==== Supplied records

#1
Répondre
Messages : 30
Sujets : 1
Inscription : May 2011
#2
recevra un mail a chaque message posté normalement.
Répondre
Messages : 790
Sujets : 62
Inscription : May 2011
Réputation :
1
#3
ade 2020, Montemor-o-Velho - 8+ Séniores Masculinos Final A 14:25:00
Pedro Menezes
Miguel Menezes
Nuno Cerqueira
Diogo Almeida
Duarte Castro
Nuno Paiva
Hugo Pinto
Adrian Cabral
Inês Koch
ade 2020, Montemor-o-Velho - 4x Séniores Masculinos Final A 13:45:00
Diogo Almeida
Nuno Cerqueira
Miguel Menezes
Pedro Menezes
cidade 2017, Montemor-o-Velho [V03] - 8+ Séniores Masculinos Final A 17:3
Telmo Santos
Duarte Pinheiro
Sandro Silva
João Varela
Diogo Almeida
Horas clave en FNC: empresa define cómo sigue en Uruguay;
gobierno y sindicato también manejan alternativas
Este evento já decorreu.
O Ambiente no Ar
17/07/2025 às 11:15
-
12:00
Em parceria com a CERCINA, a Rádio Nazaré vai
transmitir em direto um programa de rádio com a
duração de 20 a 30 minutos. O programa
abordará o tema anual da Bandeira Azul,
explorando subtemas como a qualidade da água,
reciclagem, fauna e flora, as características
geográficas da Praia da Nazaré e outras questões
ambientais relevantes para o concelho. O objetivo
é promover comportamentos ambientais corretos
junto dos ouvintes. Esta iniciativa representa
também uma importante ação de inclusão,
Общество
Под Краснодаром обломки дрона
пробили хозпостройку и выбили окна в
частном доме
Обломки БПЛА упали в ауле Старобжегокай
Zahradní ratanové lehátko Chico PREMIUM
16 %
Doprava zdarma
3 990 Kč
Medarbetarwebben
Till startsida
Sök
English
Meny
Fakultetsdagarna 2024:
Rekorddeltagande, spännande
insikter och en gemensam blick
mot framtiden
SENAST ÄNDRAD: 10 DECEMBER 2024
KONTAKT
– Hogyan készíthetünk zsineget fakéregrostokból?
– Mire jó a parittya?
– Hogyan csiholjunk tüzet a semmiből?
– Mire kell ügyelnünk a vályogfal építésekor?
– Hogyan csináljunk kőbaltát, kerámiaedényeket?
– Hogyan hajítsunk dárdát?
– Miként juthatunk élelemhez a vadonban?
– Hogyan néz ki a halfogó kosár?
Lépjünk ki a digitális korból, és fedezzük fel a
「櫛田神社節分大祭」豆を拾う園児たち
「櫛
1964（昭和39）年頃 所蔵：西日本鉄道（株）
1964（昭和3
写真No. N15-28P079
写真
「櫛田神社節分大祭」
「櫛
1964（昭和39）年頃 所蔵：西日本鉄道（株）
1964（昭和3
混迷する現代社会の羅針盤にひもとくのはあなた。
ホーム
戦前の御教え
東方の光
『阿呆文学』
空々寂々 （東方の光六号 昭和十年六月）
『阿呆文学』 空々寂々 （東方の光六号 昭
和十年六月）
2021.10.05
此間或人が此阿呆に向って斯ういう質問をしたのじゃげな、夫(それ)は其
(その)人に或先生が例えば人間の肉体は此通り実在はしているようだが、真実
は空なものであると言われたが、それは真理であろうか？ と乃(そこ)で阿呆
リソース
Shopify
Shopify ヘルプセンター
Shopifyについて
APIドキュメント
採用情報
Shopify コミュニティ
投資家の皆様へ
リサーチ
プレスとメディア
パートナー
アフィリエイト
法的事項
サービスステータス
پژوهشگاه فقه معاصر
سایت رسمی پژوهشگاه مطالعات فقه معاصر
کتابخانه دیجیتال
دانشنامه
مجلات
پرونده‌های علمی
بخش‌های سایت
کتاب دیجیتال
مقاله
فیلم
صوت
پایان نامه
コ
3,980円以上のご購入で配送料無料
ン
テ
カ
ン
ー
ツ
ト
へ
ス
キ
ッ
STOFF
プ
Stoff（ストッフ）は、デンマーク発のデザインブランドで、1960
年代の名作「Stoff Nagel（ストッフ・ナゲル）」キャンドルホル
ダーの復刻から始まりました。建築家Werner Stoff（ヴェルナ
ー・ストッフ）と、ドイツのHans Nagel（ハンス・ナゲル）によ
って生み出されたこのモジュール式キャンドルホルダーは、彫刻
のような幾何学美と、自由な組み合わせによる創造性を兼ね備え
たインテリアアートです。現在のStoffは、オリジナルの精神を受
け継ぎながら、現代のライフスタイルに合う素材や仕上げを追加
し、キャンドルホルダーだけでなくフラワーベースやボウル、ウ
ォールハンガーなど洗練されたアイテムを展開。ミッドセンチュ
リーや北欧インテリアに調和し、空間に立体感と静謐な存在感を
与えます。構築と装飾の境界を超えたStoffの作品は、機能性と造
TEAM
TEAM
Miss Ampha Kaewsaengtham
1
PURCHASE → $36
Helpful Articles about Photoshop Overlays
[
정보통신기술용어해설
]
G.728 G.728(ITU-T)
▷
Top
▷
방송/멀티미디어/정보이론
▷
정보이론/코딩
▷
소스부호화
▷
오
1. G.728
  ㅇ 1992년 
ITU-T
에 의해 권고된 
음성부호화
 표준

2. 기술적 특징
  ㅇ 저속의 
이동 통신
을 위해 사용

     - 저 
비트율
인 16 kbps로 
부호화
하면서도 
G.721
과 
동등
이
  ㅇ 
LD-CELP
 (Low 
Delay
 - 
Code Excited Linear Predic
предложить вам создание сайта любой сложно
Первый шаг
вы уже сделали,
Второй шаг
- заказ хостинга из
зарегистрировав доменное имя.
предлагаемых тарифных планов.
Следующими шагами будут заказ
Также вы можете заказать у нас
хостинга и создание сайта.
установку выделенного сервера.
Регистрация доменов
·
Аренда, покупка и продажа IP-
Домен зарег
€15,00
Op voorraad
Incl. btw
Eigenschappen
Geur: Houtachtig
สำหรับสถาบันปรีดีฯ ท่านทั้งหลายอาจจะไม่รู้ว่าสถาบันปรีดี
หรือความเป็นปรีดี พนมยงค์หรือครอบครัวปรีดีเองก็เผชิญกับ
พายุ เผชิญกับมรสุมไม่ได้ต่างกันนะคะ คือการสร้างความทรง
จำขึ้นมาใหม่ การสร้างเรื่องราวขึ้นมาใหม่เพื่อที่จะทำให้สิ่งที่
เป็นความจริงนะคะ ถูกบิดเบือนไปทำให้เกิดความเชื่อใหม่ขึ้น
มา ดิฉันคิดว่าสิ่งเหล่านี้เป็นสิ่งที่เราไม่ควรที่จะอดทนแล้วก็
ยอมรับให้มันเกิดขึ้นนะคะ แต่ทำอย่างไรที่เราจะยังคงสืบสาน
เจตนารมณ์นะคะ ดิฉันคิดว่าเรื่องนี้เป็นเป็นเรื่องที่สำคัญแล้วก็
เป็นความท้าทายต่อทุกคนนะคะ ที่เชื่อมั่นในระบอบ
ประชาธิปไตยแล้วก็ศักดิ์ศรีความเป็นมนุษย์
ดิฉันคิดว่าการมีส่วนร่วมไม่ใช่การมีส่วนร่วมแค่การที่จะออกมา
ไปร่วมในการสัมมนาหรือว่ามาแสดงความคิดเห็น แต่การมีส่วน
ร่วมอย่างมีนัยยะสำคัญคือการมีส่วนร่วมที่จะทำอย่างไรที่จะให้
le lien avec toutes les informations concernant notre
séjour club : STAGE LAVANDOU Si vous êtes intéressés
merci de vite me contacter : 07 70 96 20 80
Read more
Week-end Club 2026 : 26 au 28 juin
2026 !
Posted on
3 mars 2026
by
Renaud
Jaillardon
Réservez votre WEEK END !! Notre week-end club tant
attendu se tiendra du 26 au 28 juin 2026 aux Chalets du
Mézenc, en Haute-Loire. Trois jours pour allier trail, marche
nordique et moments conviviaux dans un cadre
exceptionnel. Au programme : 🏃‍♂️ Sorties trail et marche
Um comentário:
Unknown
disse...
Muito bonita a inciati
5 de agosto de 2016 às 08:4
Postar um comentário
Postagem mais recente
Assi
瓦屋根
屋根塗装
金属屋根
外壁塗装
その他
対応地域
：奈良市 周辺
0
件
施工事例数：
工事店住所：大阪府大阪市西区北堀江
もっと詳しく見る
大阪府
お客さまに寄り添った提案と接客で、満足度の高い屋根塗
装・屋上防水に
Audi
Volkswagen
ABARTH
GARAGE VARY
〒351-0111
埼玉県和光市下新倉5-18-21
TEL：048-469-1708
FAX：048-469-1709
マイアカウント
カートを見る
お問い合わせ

========

## Try it
Search the listing for "programa" and copy each line holding it.

## Answer for this exercise
transmitir em direto um programa de rádio com a
duração de 20 a 30 minutos. O programa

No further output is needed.